* EXERCISE GOAL *
In full and without changes, output the data.

* GIVEN DATA *
════════════════

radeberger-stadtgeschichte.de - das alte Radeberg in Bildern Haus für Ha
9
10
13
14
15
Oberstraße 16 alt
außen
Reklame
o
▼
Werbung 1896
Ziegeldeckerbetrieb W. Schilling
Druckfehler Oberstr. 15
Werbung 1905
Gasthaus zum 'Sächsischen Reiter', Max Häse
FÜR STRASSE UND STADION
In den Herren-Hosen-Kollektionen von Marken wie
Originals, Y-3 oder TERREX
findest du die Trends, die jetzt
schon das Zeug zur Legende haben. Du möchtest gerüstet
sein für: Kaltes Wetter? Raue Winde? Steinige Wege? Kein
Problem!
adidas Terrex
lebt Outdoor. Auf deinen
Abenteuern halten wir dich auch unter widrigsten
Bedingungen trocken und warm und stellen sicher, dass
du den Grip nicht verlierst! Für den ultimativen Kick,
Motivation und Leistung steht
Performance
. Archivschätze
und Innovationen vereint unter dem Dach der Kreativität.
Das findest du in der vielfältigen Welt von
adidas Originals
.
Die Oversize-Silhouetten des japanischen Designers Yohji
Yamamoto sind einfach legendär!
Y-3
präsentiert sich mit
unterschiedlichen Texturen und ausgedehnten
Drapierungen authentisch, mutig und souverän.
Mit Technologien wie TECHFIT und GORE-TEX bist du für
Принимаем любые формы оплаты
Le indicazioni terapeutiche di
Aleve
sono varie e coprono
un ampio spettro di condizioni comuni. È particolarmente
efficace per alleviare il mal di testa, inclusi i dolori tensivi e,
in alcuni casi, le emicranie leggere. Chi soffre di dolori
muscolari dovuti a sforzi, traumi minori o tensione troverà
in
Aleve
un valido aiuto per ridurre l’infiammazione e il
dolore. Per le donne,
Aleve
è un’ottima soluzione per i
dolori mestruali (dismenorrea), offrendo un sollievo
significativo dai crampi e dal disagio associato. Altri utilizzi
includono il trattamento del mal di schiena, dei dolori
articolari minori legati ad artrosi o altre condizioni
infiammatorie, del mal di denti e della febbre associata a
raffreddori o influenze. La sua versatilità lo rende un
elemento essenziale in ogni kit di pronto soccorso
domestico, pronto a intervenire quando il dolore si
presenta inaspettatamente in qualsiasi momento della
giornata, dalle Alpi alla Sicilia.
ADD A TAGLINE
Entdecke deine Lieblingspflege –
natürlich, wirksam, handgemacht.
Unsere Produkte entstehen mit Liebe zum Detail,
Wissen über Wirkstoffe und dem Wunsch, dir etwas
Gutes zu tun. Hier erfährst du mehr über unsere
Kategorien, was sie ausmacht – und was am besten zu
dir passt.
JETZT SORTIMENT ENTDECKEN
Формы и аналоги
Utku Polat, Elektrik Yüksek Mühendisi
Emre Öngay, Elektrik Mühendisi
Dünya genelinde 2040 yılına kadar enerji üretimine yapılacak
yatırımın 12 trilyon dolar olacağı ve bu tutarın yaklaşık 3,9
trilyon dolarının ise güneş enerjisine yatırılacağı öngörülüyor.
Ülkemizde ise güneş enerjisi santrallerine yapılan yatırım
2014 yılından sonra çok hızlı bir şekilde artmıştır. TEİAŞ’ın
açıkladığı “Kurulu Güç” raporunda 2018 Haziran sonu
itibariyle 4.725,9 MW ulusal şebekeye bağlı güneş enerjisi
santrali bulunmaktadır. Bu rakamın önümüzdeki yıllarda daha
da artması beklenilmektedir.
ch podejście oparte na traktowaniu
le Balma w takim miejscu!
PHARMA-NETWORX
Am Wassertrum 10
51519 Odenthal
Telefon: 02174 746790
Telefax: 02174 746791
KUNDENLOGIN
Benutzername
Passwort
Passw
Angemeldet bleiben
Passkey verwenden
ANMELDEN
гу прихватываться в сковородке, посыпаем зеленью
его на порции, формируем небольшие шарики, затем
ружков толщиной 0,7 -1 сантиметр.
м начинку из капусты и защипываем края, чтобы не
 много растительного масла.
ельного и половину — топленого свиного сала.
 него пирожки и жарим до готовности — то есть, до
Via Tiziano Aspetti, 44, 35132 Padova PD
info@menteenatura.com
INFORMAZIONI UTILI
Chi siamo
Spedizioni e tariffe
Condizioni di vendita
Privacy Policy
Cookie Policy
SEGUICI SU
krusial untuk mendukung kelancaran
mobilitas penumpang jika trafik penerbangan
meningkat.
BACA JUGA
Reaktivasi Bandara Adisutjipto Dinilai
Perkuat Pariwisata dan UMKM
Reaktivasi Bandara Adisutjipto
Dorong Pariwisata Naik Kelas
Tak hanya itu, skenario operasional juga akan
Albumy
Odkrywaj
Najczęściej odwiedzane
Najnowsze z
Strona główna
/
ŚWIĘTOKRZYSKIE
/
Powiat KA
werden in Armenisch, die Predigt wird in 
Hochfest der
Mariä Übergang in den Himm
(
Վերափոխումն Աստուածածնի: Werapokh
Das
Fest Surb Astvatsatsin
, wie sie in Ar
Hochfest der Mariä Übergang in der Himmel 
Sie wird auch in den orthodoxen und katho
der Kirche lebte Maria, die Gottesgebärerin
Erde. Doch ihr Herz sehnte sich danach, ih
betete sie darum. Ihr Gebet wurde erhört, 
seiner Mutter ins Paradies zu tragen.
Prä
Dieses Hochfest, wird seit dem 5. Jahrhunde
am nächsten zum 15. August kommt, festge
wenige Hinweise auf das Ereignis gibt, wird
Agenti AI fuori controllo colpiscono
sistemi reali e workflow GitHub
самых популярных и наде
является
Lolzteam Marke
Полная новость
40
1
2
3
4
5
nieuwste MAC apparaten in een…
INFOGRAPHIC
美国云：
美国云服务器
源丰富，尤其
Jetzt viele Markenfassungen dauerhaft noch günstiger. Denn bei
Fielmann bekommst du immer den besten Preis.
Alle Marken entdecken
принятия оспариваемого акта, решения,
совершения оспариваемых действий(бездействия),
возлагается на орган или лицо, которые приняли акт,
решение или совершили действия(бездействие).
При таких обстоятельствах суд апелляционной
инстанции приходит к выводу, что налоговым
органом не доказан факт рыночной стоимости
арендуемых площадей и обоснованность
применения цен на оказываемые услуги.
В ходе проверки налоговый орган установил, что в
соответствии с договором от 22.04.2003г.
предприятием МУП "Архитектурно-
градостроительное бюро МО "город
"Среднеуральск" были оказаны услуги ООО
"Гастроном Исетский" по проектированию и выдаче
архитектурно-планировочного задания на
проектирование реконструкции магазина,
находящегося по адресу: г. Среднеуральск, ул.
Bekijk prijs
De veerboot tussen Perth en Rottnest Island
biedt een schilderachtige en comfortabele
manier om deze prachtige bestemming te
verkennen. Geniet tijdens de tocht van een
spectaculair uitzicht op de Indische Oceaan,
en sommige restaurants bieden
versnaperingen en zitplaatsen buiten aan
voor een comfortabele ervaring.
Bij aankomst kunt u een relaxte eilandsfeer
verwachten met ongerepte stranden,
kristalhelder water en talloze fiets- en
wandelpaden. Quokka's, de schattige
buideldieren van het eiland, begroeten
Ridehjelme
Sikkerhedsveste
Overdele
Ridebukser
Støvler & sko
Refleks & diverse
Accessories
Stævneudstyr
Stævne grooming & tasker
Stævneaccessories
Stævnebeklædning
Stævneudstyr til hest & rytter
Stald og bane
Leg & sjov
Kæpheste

════════════════

* RESPONSE BOX *
radeberger-stadtgeschichte.de - das alte Radeberg in Bildern Haus für Ha
9
10
13
14
15
Oberstraße 16 alt
außen
Reklame
o
▼
Werbung 1896
Ziegeldeckerbetrieb W. Schilling
Druckfehler Oberstr. 15
Werbung 1905
Gasthaus zum 'Sächsischen Reiter', Max Häse
FÜR STRASSE UND STADION
In den Herren-Hosen-Kollektionen von Marken wie
Originals, Y-3 oder TERREX
findest du die Trends, die jetzt
schon das Zeug zur Legende haben. Du möchtest gerüstet
sein für: Kaltes Wetter? Raue Winde? Steinige Wege? Kein
Problem!
adidas Terrex
lebt Outdoor. Auf deinen
Abenteuern halten wir dich auch unter widrigsten
Bedingungen trocken und warm und stellen sicher, dass
du den Grip nicht verlierst! Für den ultimativen Kick,
Motivation und Leistung steht
Performance
. Archivschätze
und Innovationen vereint unter dem Dach der Kreativität.
Das findest du in der vielfältigen Welt von
adidas Originals
.
Die Oversize-Silhouetten des japanischen Designers Yohji
Yamamoto sind einfach legendär!
Y-3
präsentiert sich mit
unterschiedlichen Texturen und ausgedehnten
Drapierungen authentisch, mutig und souverän.
Mit Technologien wie TECHFIT und GORE-TEX bist du für
Принимаем любые формы оплаты
Le indicazioni terapeutiche di
Aleve
sono varie e coprono
un ampio spettro di condizioni comuni. È particolarmente
efficace per alleviare il mal di testa, inclusi i dolori tensivi e,
in alcuni casi, le emicranie leggere. Chi soffre di dolori
muscolari dovuti a sforzi, traumi minori o tensione troverà
in
Aleve
un valido aiuto per ridurre l’infiammazione e il
dolore. Per le donne,
Aleve
è un’ottima soluzione per i
dolori mestruali (dismenorrea), offrendo un sollievo
significativo dai crampi e dal disagio associato. Altri utilizzi
includono il trattamento del mal di schiena, dei dolori
articolari minori legati ad artrosi o altre condizioni
infiammatorie, del mal di denti e della febbre associata a
raffreddori o influenze. La sua versatilità lo rende un
elemento essenziale in ogni kit di pronto soccorso
domestico, pronto a intervenire quando il dolore si
presenta inaspettatamente in qualsiasi momento della
giornata, dalle Alpi alla Sicilia.
ADD A TAGLINE
Entdecke deine Lieblingspflege –
natürlich, wirksam, handgemacht.
Unsere Produkte entstehen mit Liebe zum Detail,
Wissen über Wirkstoffe und dem Wunsch, dir etwas
Gutes zu tun. Hier erfährst du mehr über unsere
Kategorien, was sie ausmacht – und was am besten zu
dir passt.
JETZT SORTIMENT ENTDECKEN
Формы и аналоги
Utku Polat, Elektrik Yüksek Mühendisi
Emre Öngay, Elektrik Mühendisi
Dünya genelinde 2040 yılına kadar enerji üretimine yapılacak
yatırımın 12 trilyon dolar olacağı ve bu tutarın yaklaşık 3,9
trilyon dolarının ise güneş enerjisine yatırılacağı öngörülüyor.
Ülkemizde ise güneş enerjisi santrallerine yapılan yatırım
2014 yılından sonra çok hızlı bir şekilde artmıştır. TEİAŞ’ın
açıkladığı “Kurulu Güç” raporunda 2018 Haziran sonu
itibariyle 4.725,9 MW ulusal şebekeye bağlı güneş enerjisi
santrali bulunmaktadır. Bu rakamın önümüzdeki yıllarda daha
da artması beklenilmektedir.
ch podejście oparte na traktowaniu
le Balma w takim miejscu!
PHARMA-NETWORX
Am Wassertrum 10
51519 Odenthal
Telefon: 02174 746790
Telefax: 02174 746791
KUNDENLOGIN
Benutzername
Passwort
Passw
Angemeldet bleiben
Passkey verwenden
ANMELDEN
гу прихватываться в сковородке, посыпаем зеленью
его на порции, формируем небольшие шарики, затем
ружков толщиной 0,7 -1 сантиметр.
м начинку из капусты и защипываем края, чтобы не
 много растительного масла.
ельного и половину — топленого свиного сала.
 него пирожки и жарим до готовности — то есть, до
Via Tiziano Aspetti, 44, 35132 Padova PD
info@menteenatura.com
INFORMAZIONI UTILI
Chi siamo
Spedizioni e tariffe
Condizioni di vendita
Privacy Policy
Cookie Policy
SEGUICI SU
krusial untuk mendukung kelancaran
mobilitas penumpang jika trafik penerbangan
meningkat.
BACA JUGA
Reaktivasi Bandara Adisutjipto Dinilai
Perkuat Pariwisata dan UMKM
Reaktivasi Bandara Adisutjipto
Dorong Pariwisata Naik Kelas
Tak hanya itu, skenario operasional juga akan
Albumy
Odkrywaj
Najczęściej odwiedzane
Najnowsze z
Strona główna
/
ŚWIĘTOKRZYSKIE
/
Powiat KA
werden in Armenisch, die Predigt wird in 
Hochfest der
Mariä Übergang in den Himm
(
Վերափոխումն Աստուածածնի: Werapokh
Das
Fest Surb Astvatsatsin
, wie sie in Ar
Hochfest der Mariä Übergang in der Himmel 
Sie wird auch in den orthodoxen und katho
der Kirche lebte Maria, die Gottesgebärerin
Erde. Doch ihr Herz sehnte sich danach, ih
betete sie darum. Ihr Gebet wurde erhört, 
seiner Mutter ins Paradies zu tragen.
Prä
Dieses Hochfest, wird seit dem 5. Jahrhunde
am nächsten zum 15. August kommt, festge
wenige Hinweise auf das Ereignis gibt, wird
Agenti AI fuori controllo colpiscono
sistemi reali e workflow GitHub
самых популярных и наде
является
Lolzteam Marke
Полная новость
40
1
2
3
4
5
nieuwste MAC apparaten in een…
INFOGRAPHIC
美国云：
美国云服务器
源丰富，尤其
Jetzt viele Markenfassungen dauerhaft noch günstiger. Denn bei
Fielmann bekommst du immer den besten Preis.
Alle Marken entdecken
принятия оспариваемого акта, решения,
совершения оспариваемых действий(бездействия),
возлагается на орган или лицо, которые приняли акт,
решение или совершили действия(бездействие).
При таких обстоятельствах суд апелляционной
инстанции приходит к выводу, что налоговым
органом не доказан факт рыночной стоимости
арендуемых площадей и обоснованность
применения цен на оказываемые услуги.
В ходе проверки налоговый орган установил, что в
соответствии с договором от 22.04.2003г.
предприятием МУП "Архитектурно-
градостроительное бюро МО "город
"Среднеуральск" были оказаны услуги ООО
"Гастроном Исетский" по проектированию и выдаче
архитектурно-планировочного задания на
проектирование реконструкции магазина,
находящегося по адресу: г. Среднеуральск, ул.
Bekijk prijs
De veerboot tussen Perth en Rottnest Island
biedt een schilderachtige en comfortabele
manier om deze prachtige bestemming te
verkennen. Geniet tijdens de tocht van een
spectaculair uitzicht op de Indische Oceaan,
en sommige restaurants bieden
versnaperingen en zitplaatsen buiten aan
voor een comfortabele ervaring.
Bij aankomst kunt u een relaxte eilandsfeer
verwachten met ongerepte stranden,
kristalhelder water en talloze fiets- en
wandelpaden. Quokka's, de schattige
buideldieren van het eiland, begroeten
Ridehjelme
Sikkerhedsveste
Overdele
Ridebukser
Støvler & sko
Refleks & diverse
Accessories
Stævneudstyr
Stævne grooming & tasker
Stævneaccessories
Stævnebeklædning
Stævneudstyr til hest & rytter
Stald og bane
Leg & sjov
Kæpheste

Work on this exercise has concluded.